The only thing better than a "Yes" is a quick "NO". When you are raising money, selling a customer, or trying to get a deal done, it is the long drawn out process that never ends that will kill you. It is the same thing with startups. Being successful is always the goal, but if it is going to fail...Fail fast.
The traditional model - When I first got involved in the startup world the typical path was to raise several rounds of VC money, take two or three years to develop a product, then raise more money to hire an enterprise sales force and go to market. Sales cycles were typically 9 to 18 months. It could be 5 years before you really knew if the company had a good chance of success.
Today a product can be built in a few weeks or months. Development tools are powerful, easy to use, and cheap. Infrastructure for hosting, storage, and bandwidth are inexpensive, scalable, reliable, and secure. Ten or fifteen years ago each startup built their own infrastructure at a cost of millions of dollars.
Who needs an enterprise sales force? Today you can get directly to your customers on the Internet. There are ready built e-commerce systems that can handle sales, credit cards, fulfillment, and shipping.
The advertising revenue model has created a whole new class of businesses that don't need a sales force. The product or service is free. No customer acquisition cost. The revenues come from advertising and sponsorships.
Double Down or Fold? - All of this amazing technology and infrastructure doesn't guarantee success. Far from it. As Paul Graham says in his post "The Future of Web Startups"
If it gets easier to start a startup, it's easier for competitors too. That doesn't erase the advantage of increased cheapness, however. You're not all playing a zero-sum game. There's not some fixed number of startups that can succeed, regardless of how many are started.
There are more startups than ever before, and more competition. However, the good thing is you will know pretty quickly if your product idea is hot or not. You can get a beta product launched and start getting user feedback within a few months. To use a poker analogy, you can decide very early whether to "double down" or fold.

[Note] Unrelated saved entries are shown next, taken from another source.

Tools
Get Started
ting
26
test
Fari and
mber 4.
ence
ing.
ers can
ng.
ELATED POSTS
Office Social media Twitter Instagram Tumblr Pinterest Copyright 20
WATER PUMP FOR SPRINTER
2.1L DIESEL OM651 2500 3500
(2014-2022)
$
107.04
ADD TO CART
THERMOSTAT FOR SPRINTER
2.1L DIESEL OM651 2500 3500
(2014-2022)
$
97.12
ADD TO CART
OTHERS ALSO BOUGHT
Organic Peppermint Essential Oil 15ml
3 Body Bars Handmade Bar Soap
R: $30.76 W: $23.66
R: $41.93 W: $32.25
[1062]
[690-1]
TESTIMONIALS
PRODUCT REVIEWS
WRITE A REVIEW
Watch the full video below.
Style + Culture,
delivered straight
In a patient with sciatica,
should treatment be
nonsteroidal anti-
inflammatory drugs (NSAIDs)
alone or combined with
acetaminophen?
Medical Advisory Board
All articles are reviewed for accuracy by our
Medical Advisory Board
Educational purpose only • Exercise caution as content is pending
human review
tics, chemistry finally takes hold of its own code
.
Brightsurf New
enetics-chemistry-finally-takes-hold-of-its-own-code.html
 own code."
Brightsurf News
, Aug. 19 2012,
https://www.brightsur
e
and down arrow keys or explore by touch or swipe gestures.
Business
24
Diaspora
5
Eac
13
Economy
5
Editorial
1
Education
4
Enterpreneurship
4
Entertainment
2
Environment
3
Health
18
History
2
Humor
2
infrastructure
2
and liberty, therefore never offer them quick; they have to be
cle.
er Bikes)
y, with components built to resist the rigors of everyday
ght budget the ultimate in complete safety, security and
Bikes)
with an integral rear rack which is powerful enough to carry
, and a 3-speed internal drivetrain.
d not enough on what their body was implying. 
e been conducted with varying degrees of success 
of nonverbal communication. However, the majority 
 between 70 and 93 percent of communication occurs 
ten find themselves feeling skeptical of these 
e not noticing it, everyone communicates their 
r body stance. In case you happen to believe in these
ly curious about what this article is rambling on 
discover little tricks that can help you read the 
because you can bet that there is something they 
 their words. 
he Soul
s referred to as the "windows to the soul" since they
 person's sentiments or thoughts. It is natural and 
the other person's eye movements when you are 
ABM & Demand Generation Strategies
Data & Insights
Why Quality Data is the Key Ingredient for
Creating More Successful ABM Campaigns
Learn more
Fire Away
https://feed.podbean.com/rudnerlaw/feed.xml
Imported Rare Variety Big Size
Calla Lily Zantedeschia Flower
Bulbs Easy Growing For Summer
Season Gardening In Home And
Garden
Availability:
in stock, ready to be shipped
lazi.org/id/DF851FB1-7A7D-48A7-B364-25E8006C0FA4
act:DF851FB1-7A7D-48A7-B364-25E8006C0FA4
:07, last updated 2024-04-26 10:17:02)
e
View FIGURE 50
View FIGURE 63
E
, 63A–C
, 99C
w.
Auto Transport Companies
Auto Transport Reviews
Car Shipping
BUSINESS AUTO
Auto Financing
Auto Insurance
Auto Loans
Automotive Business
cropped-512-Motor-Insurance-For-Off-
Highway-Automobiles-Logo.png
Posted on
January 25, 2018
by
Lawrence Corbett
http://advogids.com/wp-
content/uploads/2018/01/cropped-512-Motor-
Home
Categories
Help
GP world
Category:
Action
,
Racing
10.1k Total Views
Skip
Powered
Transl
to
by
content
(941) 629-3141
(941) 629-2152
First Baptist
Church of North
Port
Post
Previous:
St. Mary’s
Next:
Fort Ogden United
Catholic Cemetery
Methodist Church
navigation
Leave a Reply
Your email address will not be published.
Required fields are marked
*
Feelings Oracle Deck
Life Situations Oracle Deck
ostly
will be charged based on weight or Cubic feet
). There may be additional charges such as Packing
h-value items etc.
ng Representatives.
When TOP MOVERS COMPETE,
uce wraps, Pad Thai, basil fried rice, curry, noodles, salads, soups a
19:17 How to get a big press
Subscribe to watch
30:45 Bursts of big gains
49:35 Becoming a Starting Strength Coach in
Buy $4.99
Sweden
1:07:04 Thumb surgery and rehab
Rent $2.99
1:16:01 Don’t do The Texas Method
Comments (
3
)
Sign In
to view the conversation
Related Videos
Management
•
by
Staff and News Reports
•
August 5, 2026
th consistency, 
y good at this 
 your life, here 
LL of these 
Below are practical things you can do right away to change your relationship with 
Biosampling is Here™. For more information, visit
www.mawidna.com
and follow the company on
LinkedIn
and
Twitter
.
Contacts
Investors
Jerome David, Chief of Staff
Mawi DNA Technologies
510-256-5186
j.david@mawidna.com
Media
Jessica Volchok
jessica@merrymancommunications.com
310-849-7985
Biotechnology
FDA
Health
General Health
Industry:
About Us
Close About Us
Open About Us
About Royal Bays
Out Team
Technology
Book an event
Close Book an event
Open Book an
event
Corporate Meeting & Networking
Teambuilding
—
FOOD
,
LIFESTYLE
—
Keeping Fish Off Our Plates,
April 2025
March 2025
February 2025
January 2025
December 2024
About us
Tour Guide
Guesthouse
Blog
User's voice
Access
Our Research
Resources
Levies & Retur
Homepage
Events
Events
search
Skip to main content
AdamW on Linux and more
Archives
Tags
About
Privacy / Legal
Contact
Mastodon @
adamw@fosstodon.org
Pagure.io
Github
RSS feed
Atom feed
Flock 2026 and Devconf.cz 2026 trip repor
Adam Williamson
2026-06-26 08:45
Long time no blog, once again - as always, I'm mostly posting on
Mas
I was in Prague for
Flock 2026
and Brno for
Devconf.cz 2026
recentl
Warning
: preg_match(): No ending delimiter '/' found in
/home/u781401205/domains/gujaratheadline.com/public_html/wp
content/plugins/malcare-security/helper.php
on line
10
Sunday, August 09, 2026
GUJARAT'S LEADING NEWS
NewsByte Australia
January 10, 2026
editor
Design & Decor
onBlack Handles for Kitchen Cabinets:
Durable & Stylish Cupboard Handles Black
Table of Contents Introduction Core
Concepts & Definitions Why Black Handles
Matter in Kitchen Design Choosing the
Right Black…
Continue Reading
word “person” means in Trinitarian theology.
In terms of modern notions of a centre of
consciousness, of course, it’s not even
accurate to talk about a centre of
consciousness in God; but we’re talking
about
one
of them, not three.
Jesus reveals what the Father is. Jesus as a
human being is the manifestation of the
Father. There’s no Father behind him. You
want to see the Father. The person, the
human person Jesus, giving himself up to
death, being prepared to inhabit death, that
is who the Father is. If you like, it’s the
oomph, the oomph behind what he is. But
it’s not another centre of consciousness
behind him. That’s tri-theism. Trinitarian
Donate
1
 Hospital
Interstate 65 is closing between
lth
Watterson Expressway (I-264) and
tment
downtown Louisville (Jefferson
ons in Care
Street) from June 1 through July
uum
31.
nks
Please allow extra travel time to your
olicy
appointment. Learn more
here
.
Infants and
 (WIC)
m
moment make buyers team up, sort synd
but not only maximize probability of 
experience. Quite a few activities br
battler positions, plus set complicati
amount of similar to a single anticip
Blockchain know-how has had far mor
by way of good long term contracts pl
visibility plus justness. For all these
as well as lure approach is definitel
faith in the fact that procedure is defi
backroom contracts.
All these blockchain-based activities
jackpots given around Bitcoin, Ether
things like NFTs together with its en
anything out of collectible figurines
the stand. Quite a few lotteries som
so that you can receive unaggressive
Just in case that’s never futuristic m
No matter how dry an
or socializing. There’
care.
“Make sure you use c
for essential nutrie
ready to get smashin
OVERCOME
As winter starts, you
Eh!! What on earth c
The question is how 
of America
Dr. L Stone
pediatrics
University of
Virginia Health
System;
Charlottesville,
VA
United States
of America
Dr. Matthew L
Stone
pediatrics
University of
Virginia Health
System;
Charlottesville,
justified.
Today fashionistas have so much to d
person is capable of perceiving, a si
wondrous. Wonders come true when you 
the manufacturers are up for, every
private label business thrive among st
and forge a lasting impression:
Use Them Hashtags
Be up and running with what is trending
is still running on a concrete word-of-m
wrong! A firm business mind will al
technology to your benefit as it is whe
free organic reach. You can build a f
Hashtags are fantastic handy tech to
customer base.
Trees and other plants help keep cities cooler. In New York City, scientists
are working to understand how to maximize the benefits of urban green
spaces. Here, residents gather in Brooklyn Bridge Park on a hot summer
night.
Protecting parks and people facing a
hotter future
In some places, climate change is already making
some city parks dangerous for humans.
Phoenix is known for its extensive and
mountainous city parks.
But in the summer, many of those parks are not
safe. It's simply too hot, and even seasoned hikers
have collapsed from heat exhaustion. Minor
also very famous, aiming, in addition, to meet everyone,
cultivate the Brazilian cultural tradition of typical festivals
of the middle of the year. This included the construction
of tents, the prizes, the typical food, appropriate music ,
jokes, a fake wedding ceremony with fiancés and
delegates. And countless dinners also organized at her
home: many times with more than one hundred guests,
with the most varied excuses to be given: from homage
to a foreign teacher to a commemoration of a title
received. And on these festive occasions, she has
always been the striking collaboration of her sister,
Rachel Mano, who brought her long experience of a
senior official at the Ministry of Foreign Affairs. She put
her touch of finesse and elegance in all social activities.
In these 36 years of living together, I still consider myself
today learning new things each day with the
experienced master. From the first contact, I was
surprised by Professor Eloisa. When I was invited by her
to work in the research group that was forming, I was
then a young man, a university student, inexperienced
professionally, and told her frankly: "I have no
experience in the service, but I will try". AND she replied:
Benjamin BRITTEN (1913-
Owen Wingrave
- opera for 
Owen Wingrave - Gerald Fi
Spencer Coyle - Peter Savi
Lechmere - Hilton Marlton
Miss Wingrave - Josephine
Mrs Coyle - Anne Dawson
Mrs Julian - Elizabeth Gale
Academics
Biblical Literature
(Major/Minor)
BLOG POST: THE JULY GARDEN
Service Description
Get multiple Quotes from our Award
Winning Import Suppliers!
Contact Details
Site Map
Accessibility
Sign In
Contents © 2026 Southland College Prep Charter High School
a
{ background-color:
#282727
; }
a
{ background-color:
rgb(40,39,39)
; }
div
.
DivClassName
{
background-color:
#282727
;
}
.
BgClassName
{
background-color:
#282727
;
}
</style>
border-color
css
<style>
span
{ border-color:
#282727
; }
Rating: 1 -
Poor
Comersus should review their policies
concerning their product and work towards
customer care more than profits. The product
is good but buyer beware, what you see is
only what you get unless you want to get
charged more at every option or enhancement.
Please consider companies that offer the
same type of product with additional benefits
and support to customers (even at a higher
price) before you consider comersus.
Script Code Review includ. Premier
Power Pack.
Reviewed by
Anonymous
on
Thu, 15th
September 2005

OK, I have 400,000 users, now what? You might remember a story I did about "Where I've Been", the Facebook App that grew incredibly fast. Lots of users but no business model or revenues. They actually figured it out and are now generating revenues.
Yes doesn't guarantee success, but No avoids wasting time. - So getting to a quick NO is good. Getting user feedback early and often allows you to dump bad ideas early and redeploy onto another better idea. Yes can mean lots of users, but you still need to solve the business/revenue model before declaring victory.